What is the currency used for the tax refund?

The currency for the tax refund is renminbi (RMB). Tax refunds can be paid either in cash or through bank transfer. If the amount of the tax refund is no more than 20,000 Chinese yuan, either of the two tax refund methods may be chosen. If the amount of the tax refund exceeds 20,000 Chinese yuan, the tax refund shall be made through bank transfer.

Currently, which regions in China have implemented the tax refund policy for overseas visitors?

As of present (November 19), 33 regions in China have implemented the tax refund policy for overseas visitors: Beijing, Shanghai, Tianjin, Anhui, Fujian, Sichuan, Xiamen, Liaoning, Qingdao, Shenzhen, Jiangsu, Yunnan, Shaanxi, Guangdong, Heilongjiang, Shandong, Xinjiang, Henan, Ningxia, Hunan, Gansu, Hainan, Chongqing, Hebei, Guangxi, Jiangxi, Zhejiang, Ningbo, Dalian, Hubei, Jilin, Guizhou, and the Inner Mongolia autonomous region.

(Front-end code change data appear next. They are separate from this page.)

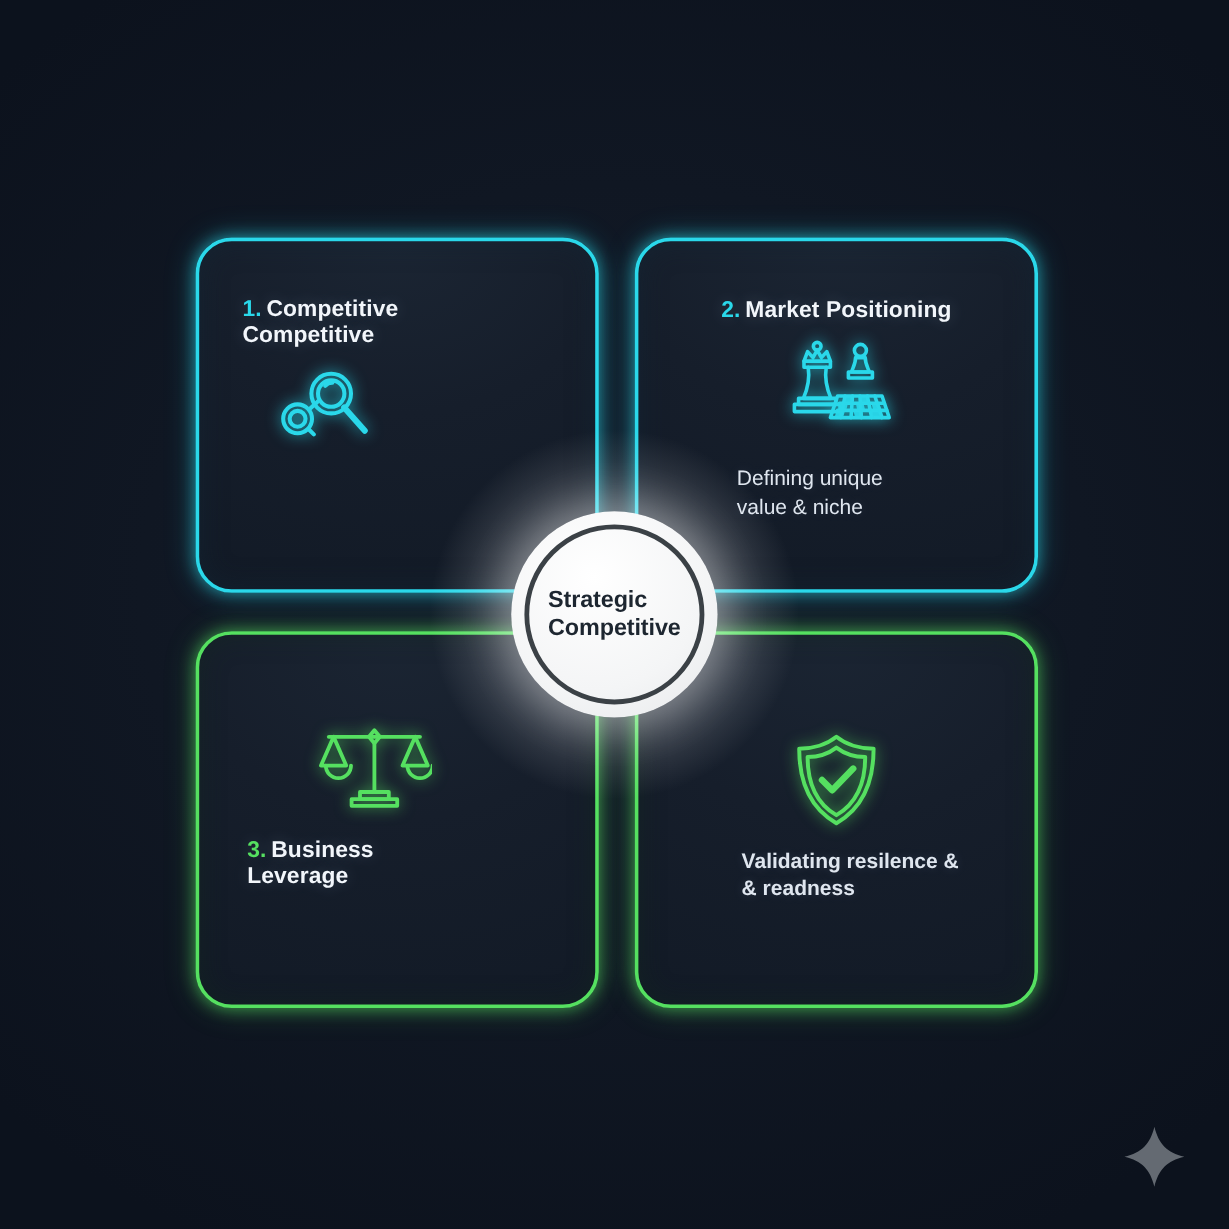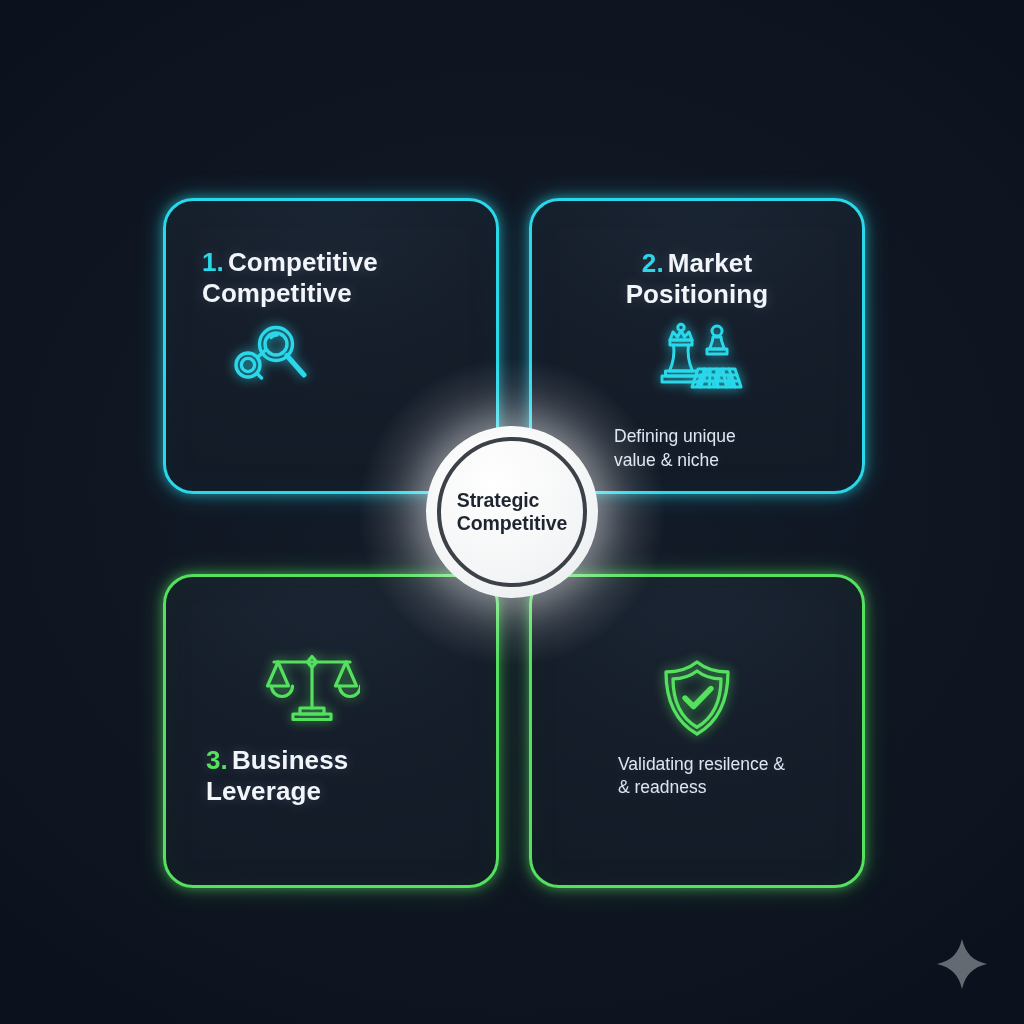--- a/index.html
+++ b/index.html
@@ -54,7 +54,7 @@
 
   
   .card-title {
-    font-size: 26px;
+    font-size: 19px;
     font-weight: bold;
     line-height: 1.18;
     color: #f2f6fb;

How to apply for the Refund-Upon-Purchase service?

a. Purchasing tax-refundable goods. Overseas visitors who apply for the departure tax refund after purchasing tax-refundable goods at tax-free stores providing the "refund-up-on-purchase" service shall ask for the Refund Application Form for Overseas Visitors and the sales invoices from the tax-free stores.

b. Pre-authorization guarantee. Overseas visitors, when applying for the "refund-up- on-purchase" service, shall provide a credit card for pre-authorization guarantee, sign the informed consent form and receive an advance payment equivalent to the amount of the tax refund.

c. Customs verification. Overseas visitors shall declare their purchases at the port of departure together with the Refund Application Form for Overseas Visitors, the sales invoices and their valid ID to the Chinese customs for verification. The customs shall sign and seal the Form after confirming that there is no error.

d. Review by tax refund agencies. Overseas visitors shall file their valid ID, the Refund Application Form for Overseas Visitors signed and sealed by the customs, and the sales invoices for the purchased goods with tax refund agencies established within the restricted zone at the port of departure for review. Where there is no error after the review, the pre-authorization guarantee shall be removed. Where the tax refund claim does not comply with relevant regulations, the tax refund agencies shall recover the advance payment through the pre-authorization guarantee.

Refund-upon-departure flowchart

Precautions

Items eligible for tax refund must be carried personally by the traveler or checked in as accompanying luggage upon departure. When processing the relevant procedures, customs will verify whether the traveler's valid identification documents match the information of the purchaser stated on the tax refund application form.

During the physical inspection, if the items presented by the traveler correspond to those listed on the application form, customs will confirm and stamp the form. If there is a discrepancy between the quantity of items presented and the quantity listed on the application form, customs will confirm and stamp based on the actual quantity. The traveler may then proceed with the tax refund procedure using the stamped form.

Items submitted for inspection must remain unused or unconsumed. When overseas travelers present these items to customs upon departure, customs will also verify the usage status of the goods.